Пока слышалась музыка, а музыка слышалась откуда-то сверху, лилась им навстречу между соснами, Викторин оскальзывалась на хвое, потому что была обута в туфельки, не подбитые гвоздями. Она обувала туфельки без гвоздей по воскресеньям, когда шла на танцы; по воскресеньям после полудня, когда они ходили танцевать в сараи на горе за лесом; и она оскальзывалась на хвое, и сердилась, и смеялась, и чуть не плакала.
Он брал ее за руку, притягивал к себе; но она снова начинала сердиться и говорила, что так он порвет ее кофту из тонкой пушистой шерсти, и в самом деле, очень тоненькую и блестящую, блестевшую, как кусочек неба под деревьями, а между деревьями, чуть выше, сияли другие кусочки неба.
— Не тяни так, порвешь…
Да, с ней бывало нелегко, но всегда можно было приноровиться.
Она завивала черные локоны сладкой водой, кусала губы, чтобы они стали краснее. Они смотрели на белку, смотрели, как сорока качает своим длинным хвостом. Смотрели на сороку, а потом садились и снова смотрели, как она раскачивается на верхушке ели, потому что у них было много времени и они никуда не спешили. Они сидели и смотрели, пока остальные кружились в танце там, наверху, потом они переставали кружиться, а потом принимались кружиться снова; они знали, что делают остальные, потому что слышали музыку, музыку, которая звучала, умолкала и снова начинала играть. Вдруг он сказал:
— Давай потанцуем здесь, вдвоем, только ты и я?

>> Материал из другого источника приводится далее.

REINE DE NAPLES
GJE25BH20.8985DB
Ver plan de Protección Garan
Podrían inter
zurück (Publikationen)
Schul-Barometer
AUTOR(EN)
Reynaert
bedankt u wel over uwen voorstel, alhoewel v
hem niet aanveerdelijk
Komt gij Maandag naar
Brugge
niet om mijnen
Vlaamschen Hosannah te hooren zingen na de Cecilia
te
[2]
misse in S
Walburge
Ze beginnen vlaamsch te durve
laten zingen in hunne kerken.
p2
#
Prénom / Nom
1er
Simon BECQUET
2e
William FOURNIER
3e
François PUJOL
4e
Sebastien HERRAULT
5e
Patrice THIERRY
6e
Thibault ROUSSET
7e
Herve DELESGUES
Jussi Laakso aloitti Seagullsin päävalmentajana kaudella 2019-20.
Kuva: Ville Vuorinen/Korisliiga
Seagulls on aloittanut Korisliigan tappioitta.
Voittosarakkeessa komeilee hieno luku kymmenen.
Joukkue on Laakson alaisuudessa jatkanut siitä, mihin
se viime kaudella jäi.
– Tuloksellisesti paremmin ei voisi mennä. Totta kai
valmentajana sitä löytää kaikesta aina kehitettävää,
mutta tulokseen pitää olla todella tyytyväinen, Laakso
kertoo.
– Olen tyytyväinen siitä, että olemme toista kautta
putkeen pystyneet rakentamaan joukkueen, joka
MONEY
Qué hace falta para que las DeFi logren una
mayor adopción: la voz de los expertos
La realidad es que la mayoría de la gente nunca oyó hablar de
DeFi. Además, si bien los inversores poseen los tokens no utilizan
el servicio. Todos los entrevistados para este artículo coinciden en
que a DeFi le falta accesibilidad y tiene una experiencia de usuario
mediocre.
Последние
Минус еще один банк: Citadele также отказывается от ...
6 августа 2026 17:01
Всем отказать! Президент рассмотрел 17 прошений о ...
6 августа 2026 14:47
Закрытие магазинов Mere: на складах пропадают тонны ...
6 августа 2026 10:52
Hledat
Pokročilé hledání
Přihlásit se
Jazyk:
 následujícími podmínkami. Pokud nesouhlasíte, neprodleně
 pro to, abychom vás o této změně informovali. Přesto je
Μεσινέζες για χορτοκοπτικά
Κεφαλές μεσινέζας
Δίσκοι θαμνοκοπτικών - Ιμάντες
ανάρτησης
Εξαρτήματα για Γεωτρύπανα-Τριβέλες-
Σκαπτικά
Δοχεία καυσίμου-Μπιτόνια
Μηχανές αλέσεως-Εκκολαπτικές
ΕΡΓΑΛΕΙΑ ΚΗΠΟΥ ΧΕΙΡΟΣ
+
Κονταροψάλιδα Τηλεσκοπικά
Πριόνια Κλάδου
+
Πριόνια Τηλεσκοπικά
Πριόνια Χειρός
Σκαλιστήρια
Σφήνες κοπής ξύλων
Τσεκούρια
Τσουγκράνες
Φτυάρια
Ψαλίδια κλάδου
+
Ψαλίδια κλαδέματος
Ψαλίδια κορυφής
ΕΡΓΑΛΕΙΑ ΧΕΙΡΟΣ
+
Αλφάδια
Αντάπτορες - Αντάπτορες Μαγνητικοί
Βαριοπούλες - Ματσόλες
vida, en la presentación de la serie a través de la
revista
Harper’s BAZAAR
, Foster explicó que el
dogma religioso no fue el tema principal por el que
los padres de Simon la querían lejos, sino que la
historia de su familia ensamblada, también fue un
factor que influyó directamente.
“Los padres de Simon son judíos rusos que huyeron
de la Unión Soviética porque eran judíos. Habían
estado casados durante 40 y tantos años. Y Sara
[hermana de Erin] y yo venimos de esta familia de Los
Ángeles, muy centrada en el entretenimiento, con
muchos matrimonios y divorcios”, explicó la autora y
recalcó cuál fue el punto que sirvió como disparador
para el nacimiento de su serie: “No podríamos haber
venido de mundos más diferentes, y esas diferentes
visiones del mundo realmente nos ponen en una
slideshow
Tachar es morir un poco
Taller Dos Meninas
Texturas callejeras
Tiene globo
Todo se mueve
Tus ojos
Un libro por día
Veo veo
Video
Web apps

Она согласилась, ей было приятно. Они нашли более-менее плоское, ровное местечко, такое, на котором можно было танцевать. Он привлек ее к себе, обнял ее горячее тело под мохеровой кофтой; они начали кружиться, но Жозефу показалось, что свет померк, словно облако пробежало между ними и солнцем.
Жозеф поднял голову: деревья и красный склон исчезли…
Пламя и в самом деле ослабело, а племянник засунул губную гармошку в карман.
Жозеф видел, как затухает пламя, как встал хозяин, как встали Бартелеми и племянник хозяина, встали молча, опустив головы, а потом посмотрели на огонь фонаря, который хозяин повесил на гвоздь, вбитый в спинку одной из кроватей, повесил после того, как Бартелеми сходил проверить, хорошо ли закрыта дверь; потом они бросились на соломенные матрасы, завернулись в одеяла, не раздеваясь и даже не дав себе труда снять башмаки; этим вечером они даже не сняли башмаки, которые всегда снимали и привязывали шнурками к щиколоткам, чтобы уберечь их от крыс.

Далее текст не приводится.